Information given:
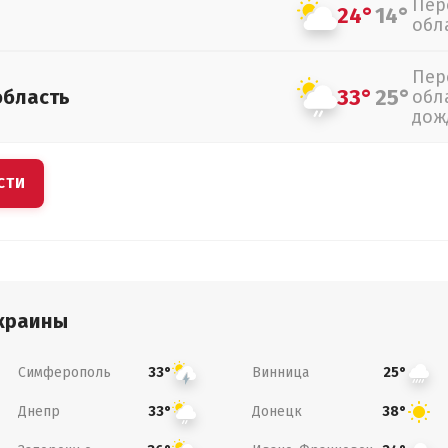
Пер
24°
14°
обл
Пер
33°
25°
область
обл
дож
СТИ
краины
Симферополь
Винница
33°
25°
Днепр
Донецк
33°
38°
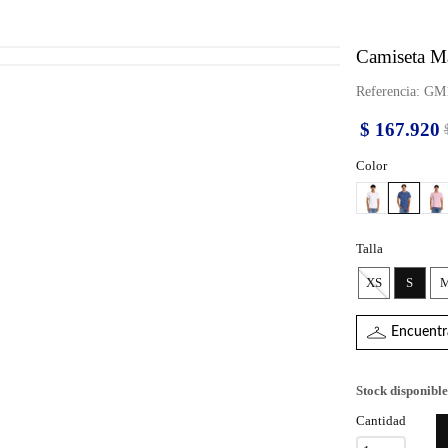
Camiseta M
Referencia
:
GM1
$
167
.
920
Color
Talla
XS
S
Encuentra
Stock disponible
Cantidad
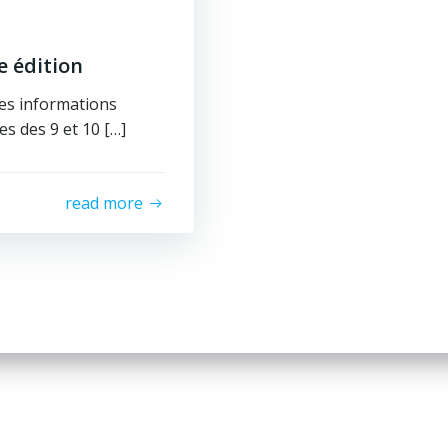
 édition
les informations
s des 9 et 10 […]
read more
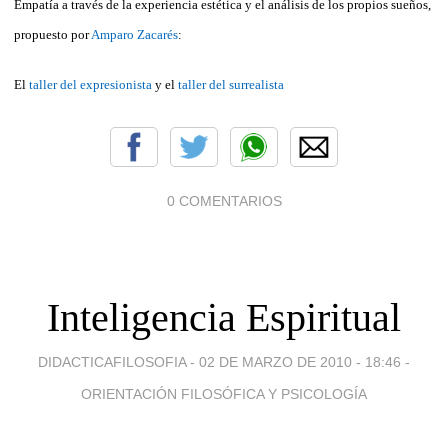
Empatía a través de la experiencia estética y el análisis de los propios sueños,
propuesto por
Amparo Zacarés
:
El
taller del expresionista
y el
taller del surrealista
0 COMENTARIOS
Inteligencia Espiritual
DIDACTICAFILOSOFIA -
02 DE MARZO DE 2010 - 18:46
-
ORIENTACIÓN FILOSÓFICA Y PSICOLOGÍA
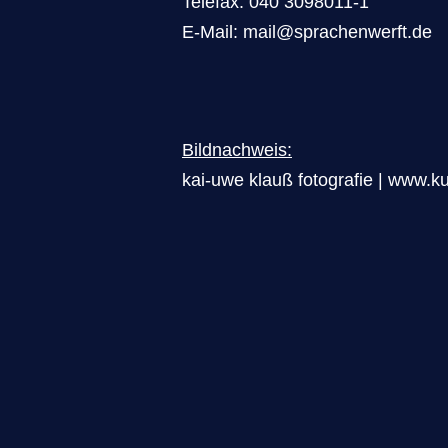
Telefax: 040 3098011-1
E-Mail:
mail@sprachenwerft.de
Bildnachweis:
kai-uwe klauß fotografie |
www.ku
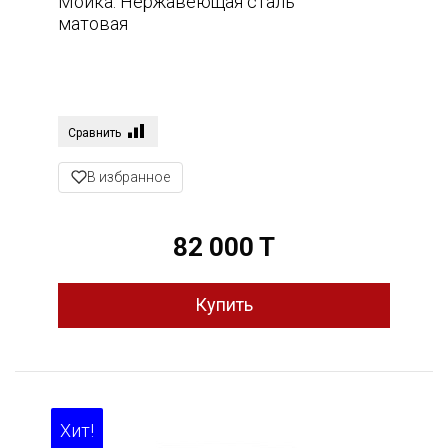
Мойка. Нержавеющая сталь
матовая
Сравнить
В избранное
82 000 T
Хит!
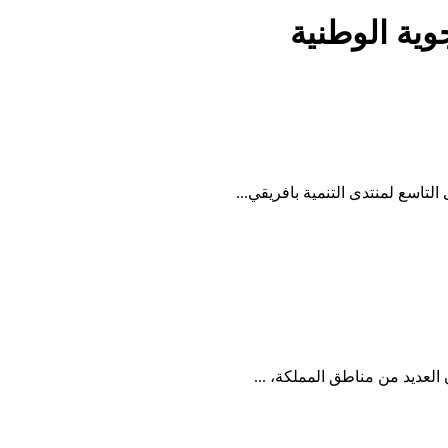
وية الوطنية
العديد من مناطق المملكة، ...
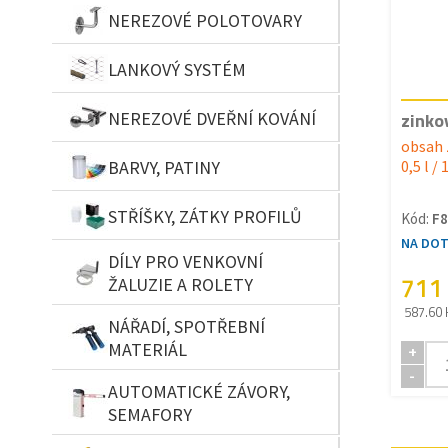
NEREZOVÉ POLOTOVARY
LANKOVÝ SYSTÉM
NEREZOVÉ DVEŘNÍ KOVÁNÍ
zinko
obsah 
BARVY, PATINY
0,5 l / 
STŘÍŠKY, ZÁTKY PROFILŮ
Kód:
F8
NA DO
DÍLY PRO VENKOVNÍ
711
ŽALUZIE A ROLETY
587.60 
NÁŘADÍ, SPOTŘEBNÍ
MATERIÁL
+
-
AUTOMATICKÉ ZÁVORY,
SEMAFORY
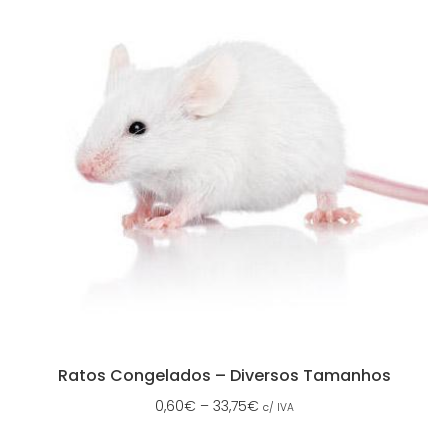
Ratos Congelados – Diversos Tamanhos
0,60
€
–
33,75
€
c/ IVA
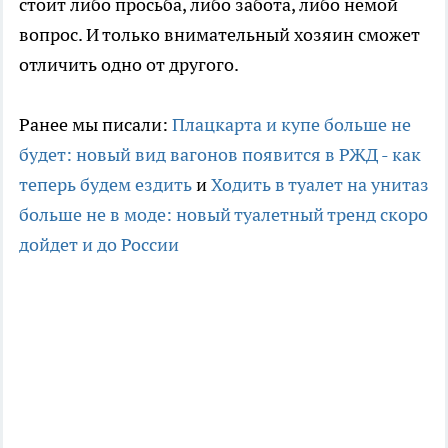
стоит либо просьба, либо забота, либо немой
вопрос. И только внимательный хозяин сможет
отличить одно от другого.
Ранее мы писали:
Плацкарта и купе больше не
будет: новый вид вагонов появится в РЖД - как
теперь будем ездить
и
Ходить в туалет на унитаз
больше не в моде: новый туалетный тренд скоро
дойдет и до России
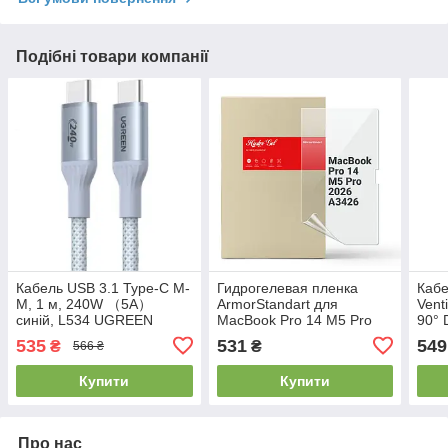
Подібні товари компанії
Кабель USB 3.1 Type-C M-
Гидрогелевая пленка
Кабе
M, 1 м, 240W （5A）
ArmorStandart для
Vent
синій, L534 UGREEN
MacBook Pro 14 M5 Pro
90° 
2026 A3426 (ARM91076)
480M
535
531
549
₴
₴
566 ₴
Grey
Купити
Купити
Про нас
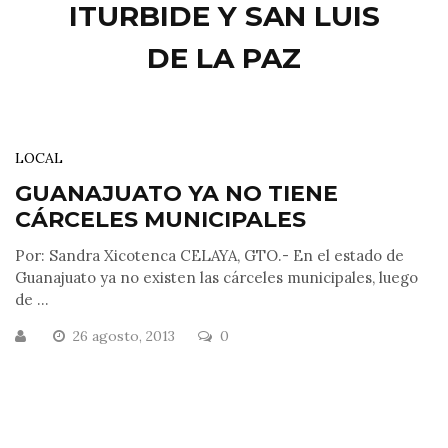
ITURBIDE Y SAN LUIS
DE LA PAZ
LOCAL
GUANAJUATO YA NO TIENE
CÁRCELES MUNICIPALES
Por: Sandra Xicotenca CELAYA, GTO.- En el estado de
Guanajuato ya no existen las cárceles municipales, luego
de ...
26 agosto, 2013
0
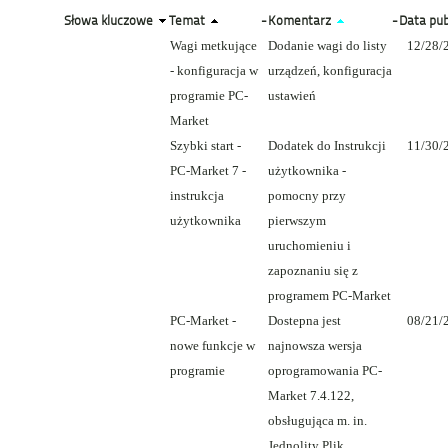
Słowa kluczowe
Temat
-
Komentarz
-
Data pub
Wagi metkujące
Dodanie wagi do listy
12/28/
- konfiguracja w
urządzeń, konfiguracja
programie PC-
ustawień
Market
Szybki start -
Dodatek do Instrukcji
11/30/
PC-Market 7 -
użytkownika -
instrukcja
pomocny przy
użytkownika
pierwszym
uruchomieniu i
zapoznaniu się z
programem PC-Market
PC-Market -
Dostepna jest
08/21/
nowe funkcje w
najnowsza wersja
programie
oprogramowania PC-
Market 7.4.122,
obsługująca m. in.
Jednolity Plik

Requirement: Report all lines of the data that include the word "Market".

Task solution:
Market
PC-Market 7 -
programem PC-Market
PC-Market -
Market 7.4.122,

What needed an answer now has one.